Offset Definition Versions Remarks
0x00 (3.10 to 3.50)
PVOID Object;
3.10 to 3.50  
0x04 (3.10 to 3.50)
LONG PointerCount;
3.10 only  
union {
    struct {
        LONG PointerCount;
        LONG HandleCount;
    };
    LIST_ENTRY Entry;
};
3.50 only next at 0x00 in OBJECT_HEADER
0x08 (3.10)
LONG HandleCount;
3.10 only  
0x0C (3.10 to 3.50)
OBJECT_TYPE *Type;
3.10 to 3.50 next at 0x08 in OBJECT_HEADER

The name Object is proposed as obvious for a pointer back to the object. The other members have direct counterparts in the OBJECT_HEADER as known for later versions.
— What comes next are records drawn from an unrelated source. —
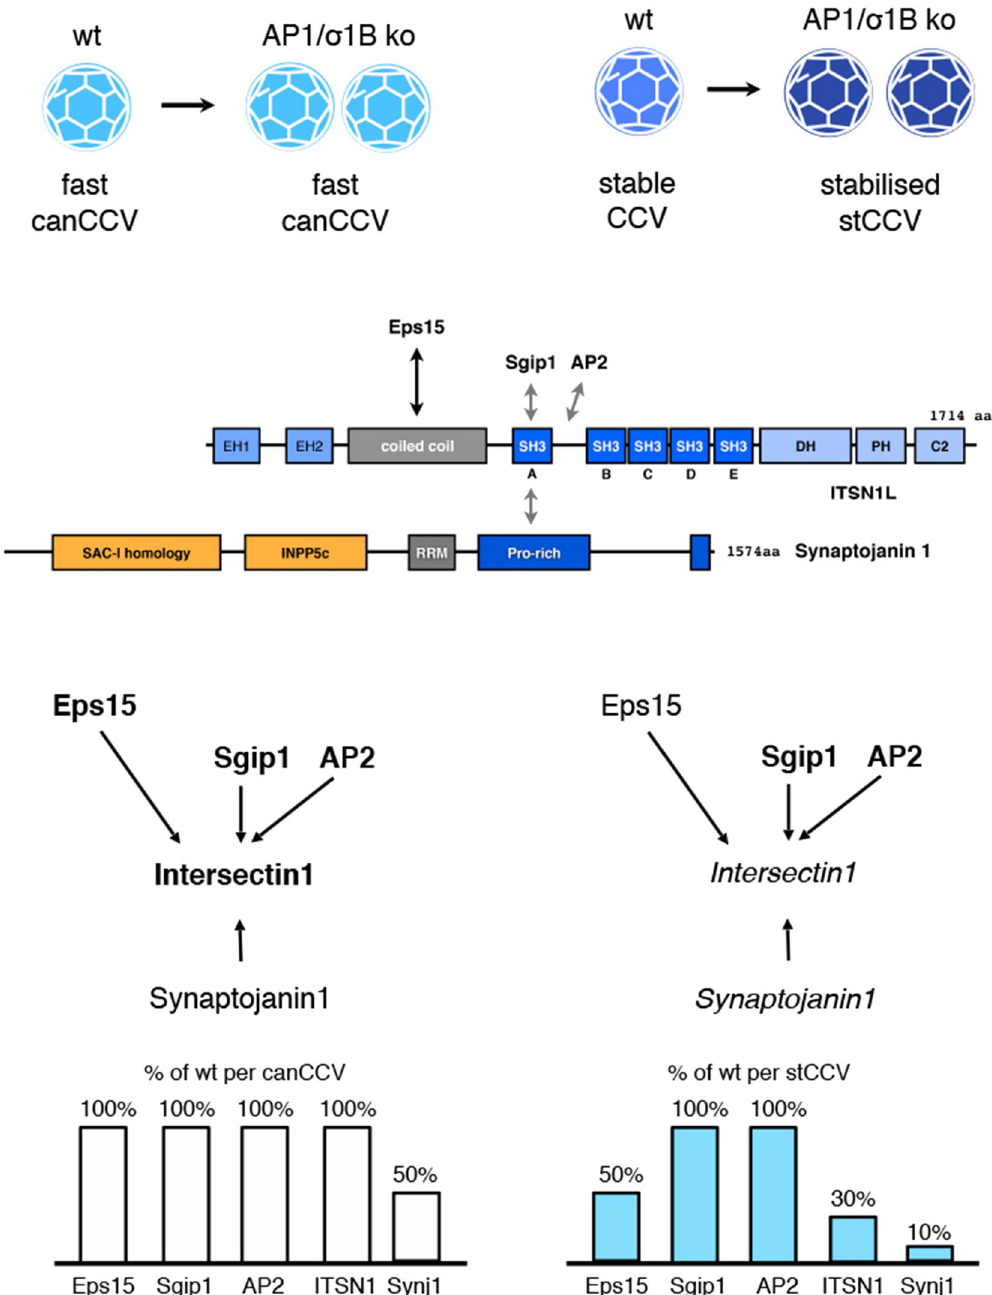
Figure 7. Model of protein–protein interactions determining the amount of synaptojanin1 stably incorporated into canCCV (left) and stCCV (right). Eps15 determines ITSN1 levels and the competition of Sgip1/AP2 and synaptojanin1 for ITSN1 determines synaptojanin1 levels. Interaction scheme: proteins in bold letters are present at 100% of wt levels, proteins in regular letters are reduced to 50% of wt levels, proteins in italics are reduced below 50% of wt levels. Please refer to the “Results” and “Discussion” sections for more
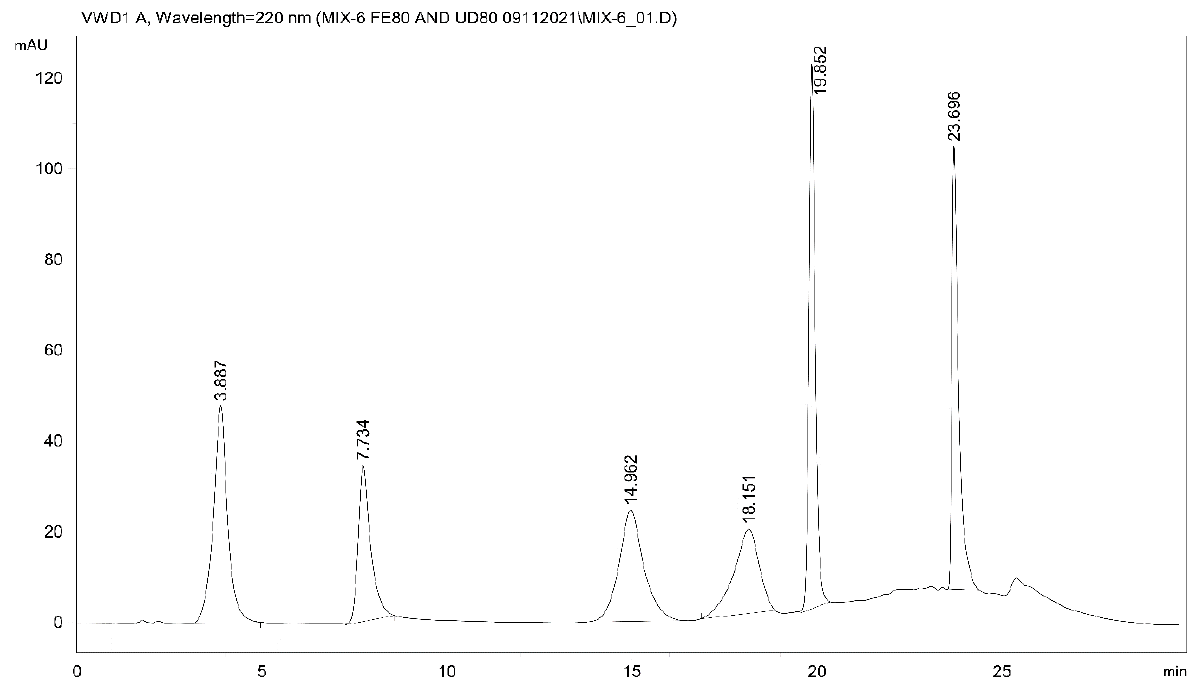
Figure 2 . HPLC-UV chromatogram (Method I) of IBP and oxidative metabolites of IBP in ACN (30 μg mL − 1 each). The retention times (t R ) of the separated standards are as follows: 3-OH-IBP ( 4 ) (3.89 min), SA (internal standard) (7.73 min), 2-OH-IBP ( 3 ) (14.96 min), HOOC-IBP ( 5 ) (18.15 min), 1-OH-IBP ( 2 ) (19.85 min), and IBP ( 1 ) (23.70 min).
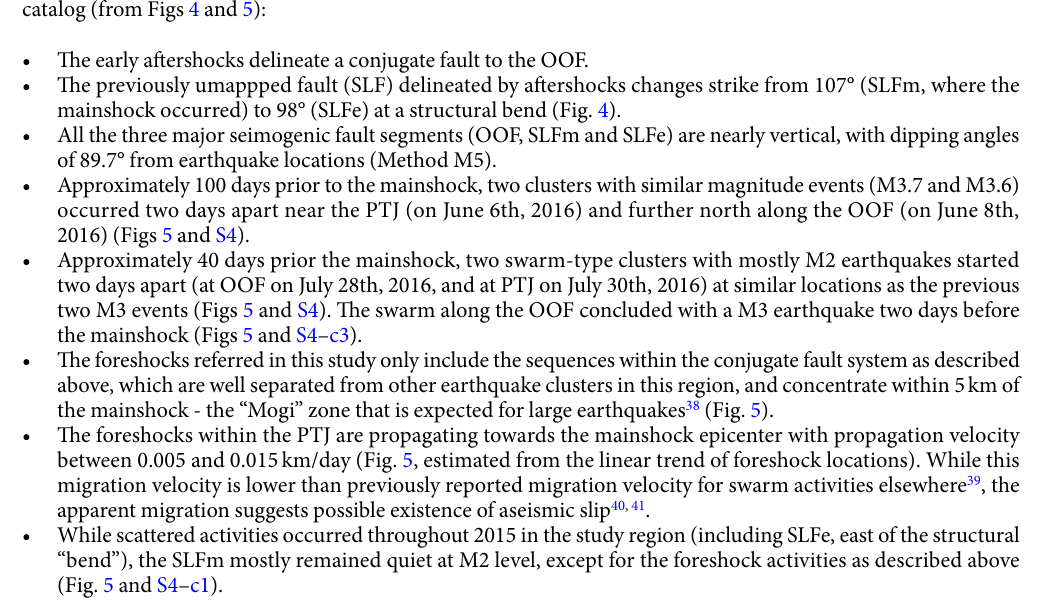
double-difference algorithm combining analyst phase picks from the OGS, precisely measured differential-times via waveform cross-correlation and a 3D velocity model (see Method M5). The final catalog has a magnitude of completeness (Mc) of 2.0, and reveals several interesting observations. All the relocated earthquakes are located within the crystalline basement (the upper bound of the basement depth is between 1 km and 1.4 km) (Fig. 4), well below the depth interval of the Arbuckle Group where injection activities are occurring (Figure S3). We also use a catalog of 53 focal mechanism solutions from the OGS focal mechanism catalog to analyze seismogenic faulting.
For both these early versions, the PointerCount and HandleCount are at offsets 0x04 and 0x08, but continuity of the latter’s position is a little disguised for having been moved into an unnamed structure in an unnamed union.

Why are the counts in non-paged pool even when the object is not? One reason, here thought to be the main reason, is that these versions look to have been coded to increment and decrement the counts by using the ExInterlockedIncrementLong and ExInterlockedDecrementLong functions. These require a spin lock which they may acquire to protect the operation from concurrent access by another process. The lock and the count must therefore be resident. Both functions were already documented as obsolete as long ago as the Device Driver Kit (DDK) for Windows NT 3.51. Contemporaneous documentation of what were then the new InterlockedIncrement and InterlockedDecrement functions is explicit that these can “be safely used on pageable data” (but leaves as implicit that the old functions cannot). Even for version 3.10, the NTDDK.H from the corresponding DDK redefines the old functions by macro to lose the spin lock and to operate on the count by using the undocumented Exi386InterlockedIncrementLong and Exi386InterlockedDecrementLong—but this is only for the x86 architecture. The separate existence of a non-paged part to the header therefore looks to be a side-effect of using the documented ExInterlockedIncrementLong and ExInterlockedDecrementLong for portability in the code and sticking to its documented constraints.

Another reason for a separate structure that is necessarily in non-paged pool may be incidental. As already noted, if the dereference that brings the PointerCount to zero occurs at high IRQL, then the object’s deletion is deferred. In version 3.10, it is queued as a work item. The WORK_QUEUE_ITEM must be in non-paged pool. Version 3.10 simply repurposes the non-paged header (which is conveniently the right size). Whether this repurposing is modelled in the structure’s definition is, of course, not known. It anyway doesn’t survive even to version 3.50. Instead of wastefully queueing a separate work item for each object that is to be deleted, version 3.50 puts all such objects into a double-linked list (linked through the Entry member) and has one statically allocated work item drain the list.